Het Veenraadschap had dezelfde vijf belangrijke kenmerken als de VOC:
- een monopolie: alleen de turf die in hun gronden was afgegraven, mocht door schepen via de Bisschop DavidsgriÍt naar de Rijn en verder worden vervoerd;
- geen onderlinge concurrentie;
- het aandeelhouder zijn: iedere veengenoot droeg bij aan de kosten van de turfwinning en het turfvervoer op basis van de oppervlakte van de grond waarmee hij meedeed, die zo zei men hij had 'aangebracht'. Op die basis deelde hij ook in de opbrengst als de turf werd verkocht.
- meer rechten dan het zich bezig houden met turf: ook zaken op het gebied van kerk, onderwijs, brandweer, zorg voor de armen en voor een goede afwatering in het laaggelegen Veenendaal. Zij onderhandelden met het bestuur van het Sticht of met besturen van gemeenten.
- een dagelijks bestuur: bestaande uit eerst drie, maar al spoedig zeven veengenoten: de 'Veenraad'.
Toen Stichts Veenendaal in 1795 een zelfstandige gemeente werd, werden alle bestuurszaken behalve het zorgen voor een goede afwatering overgedragen aan het gemeentebestuur.

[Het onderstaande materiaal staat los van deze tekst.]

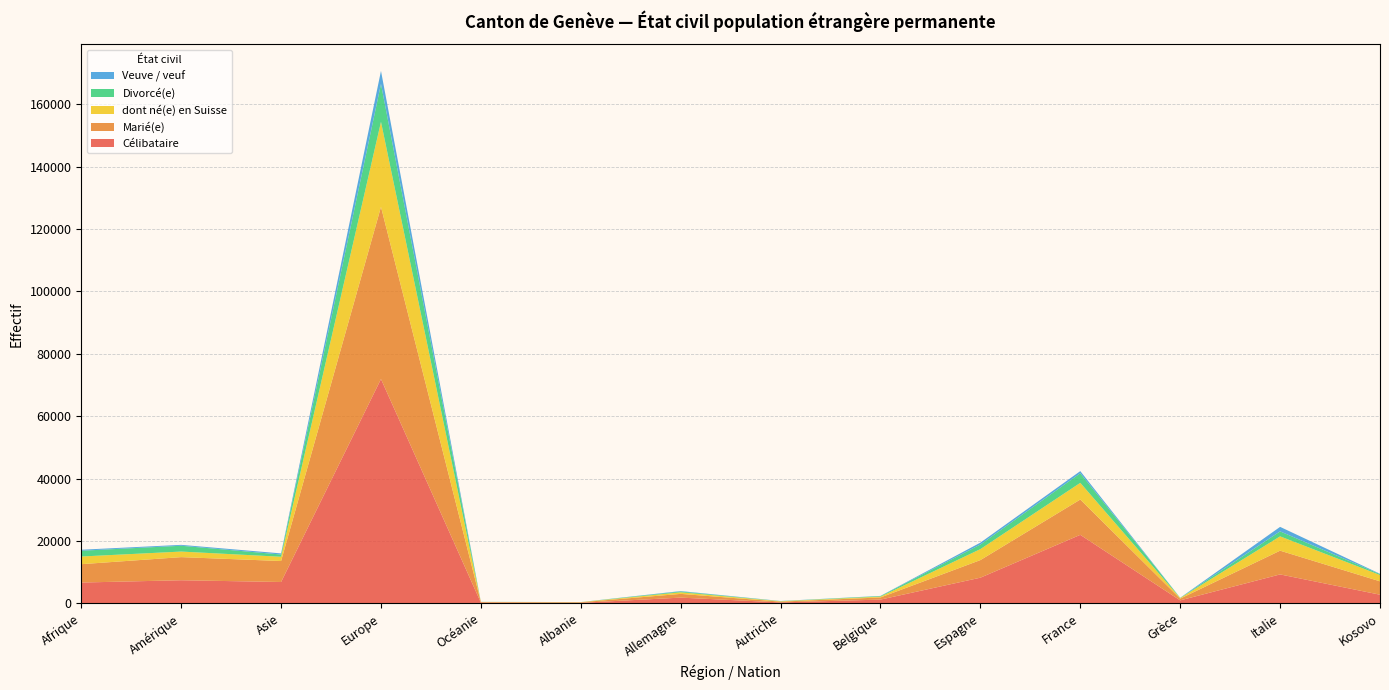

Reading left to right, transcribe all the data shown in this chart.

Célibataire: 6649	7384	6821	71917	193	145	1813	275	1180	8206	21947	930	9255	2747
Marié(e): 5886	7414	6728	55218	193	174	1195	247	683	5645	11325	552	7615	4292
dont né(e) en Suisse: 2464	1786	1370	27275	37	48	513	123	274	3521	5352	192	4588	2019
Divorcé(e): 1851	1865	713	12161	26	12	258	47	167	1472	3072	60	1601	290
Veuve / veuf: 320	285	361	4173	6	7	134	37	53	603	693	34	1443	108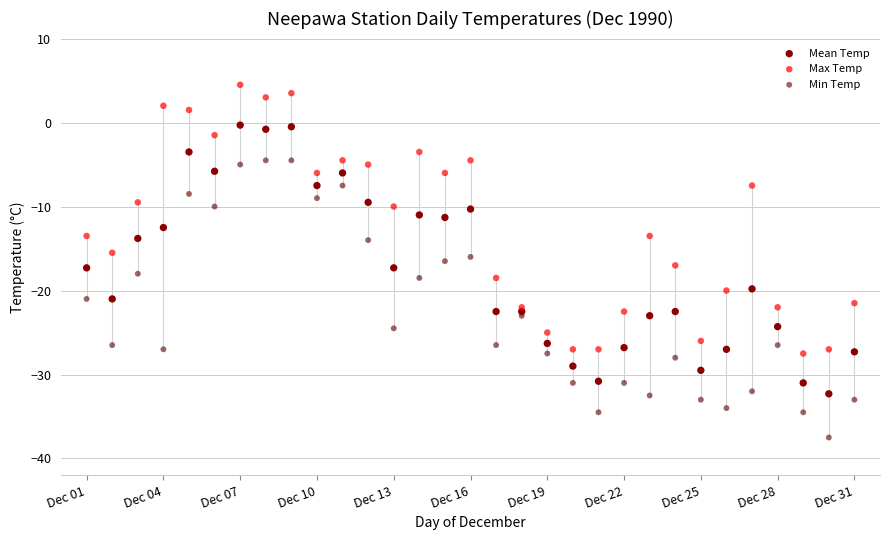

What is the X range (max minus min) for the scatter plot?

30.0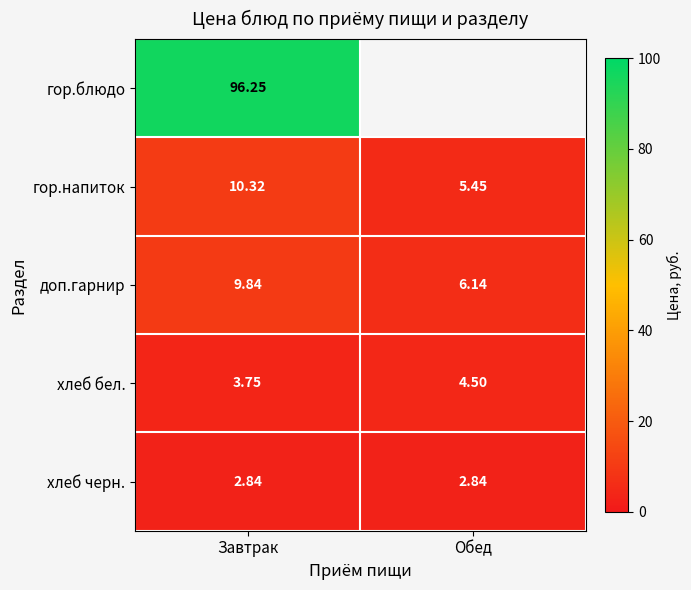

The value of хлеб черн. at Обед is 4.8. True or false?

False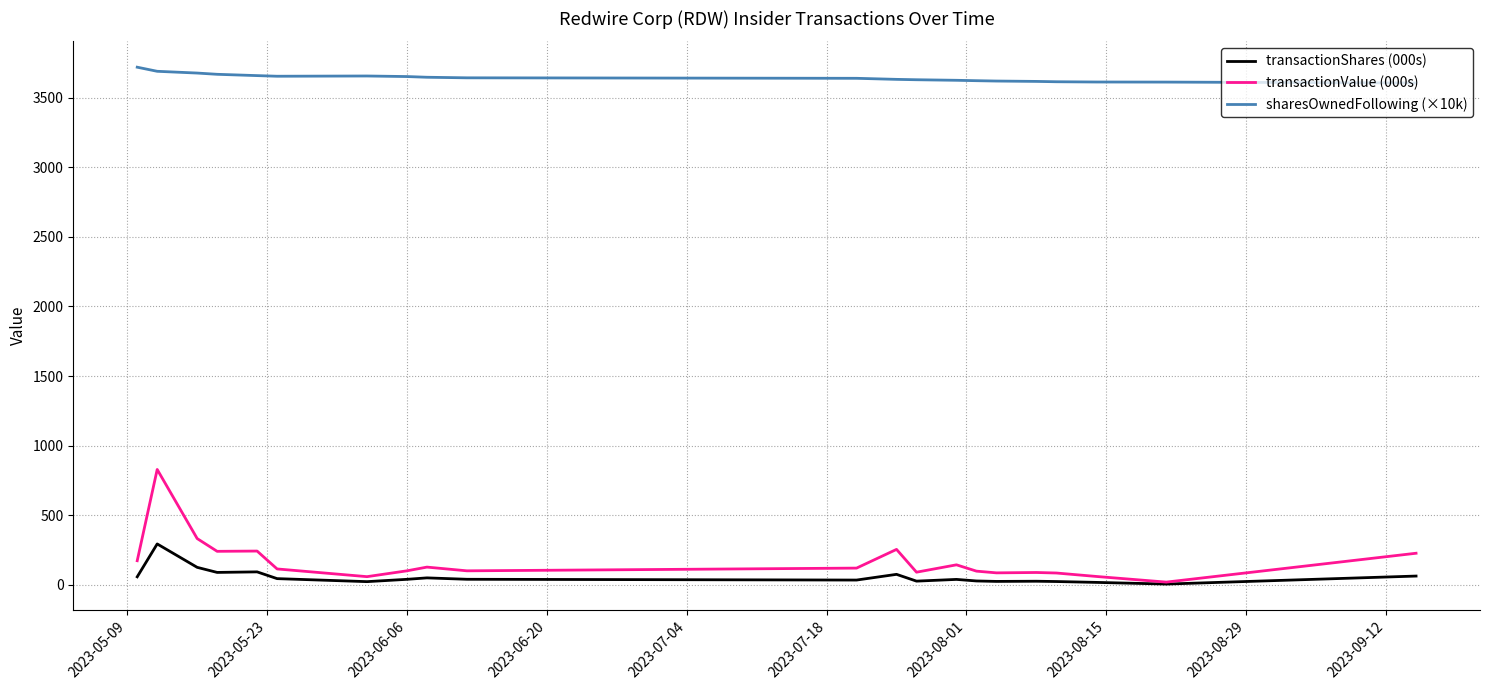

Which series has the largest total across all categories?

sharesOwnedFollowing (×10k)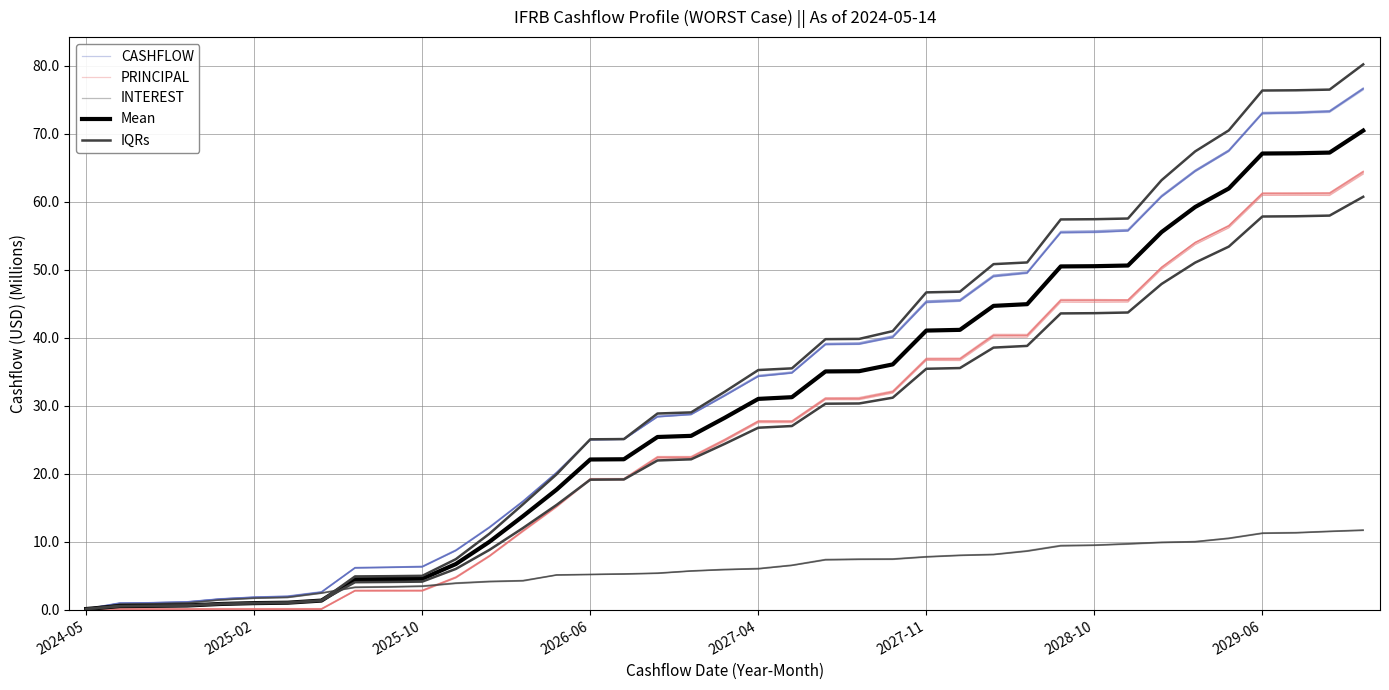

The PRINCIPAL series shows 1.4 at 2025-10. True or false?

False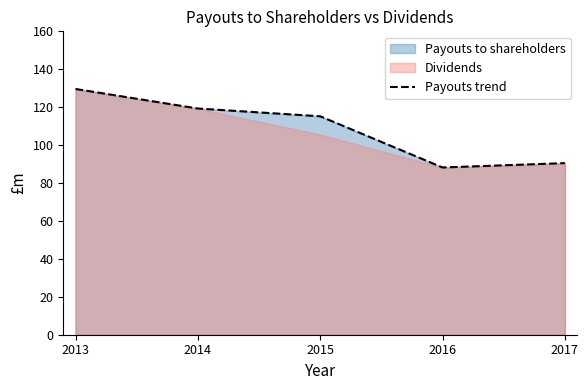

How many data points are above 115?

3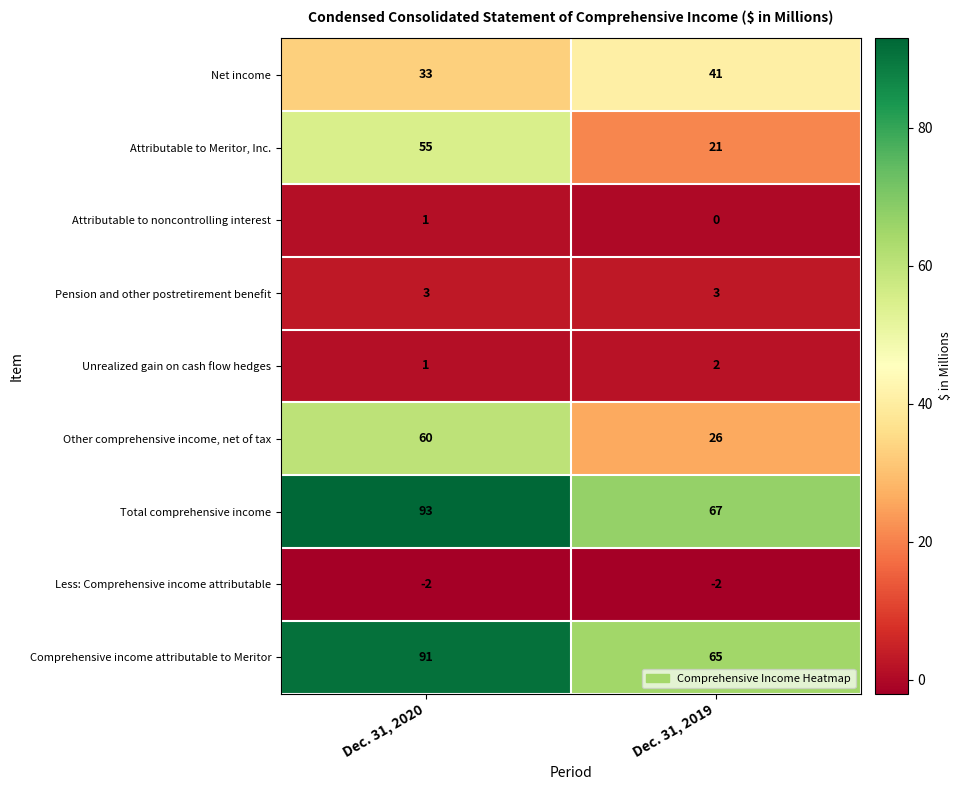

List the series in order of their peak value, highest first.

Total comprehensive income, Comprehensive income attributable to Meritor, Other comprehensive income, net of tax, Attributable to Meritor, Inc., Net income, Pension and other postretirement benefit, Unrealized gain on cash flow hedges, Attributable to noncontrolling interest, Less: Comprehensive income attributable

Veenraadschap der Geldersche en Stichtsche Veenen
De geschiedenis van Veenendaal tot 1795 is onlosmakelijk verbonden met de turfwinning. Het consessiegebied besloeg de Gelderse venen, gelegen in het gerecht Ede en de Stichtse of Rhenense venen, gelegen in het gerecht Rhenen. Het 'Veenraadschap van de Geldersche en Stichtsche Veenen', opgericht in 1546, leek heel sterk op de Verenigde Oostindische Compagnie (VOC). Het was een vereniging van rijke grondeigenaren uit Utrecht, Rhenen, Amsterdam en andere plaatsen, die zichzelf 'veengenoten' noemden. Het veenraadschap werd in 1905 een waterschap.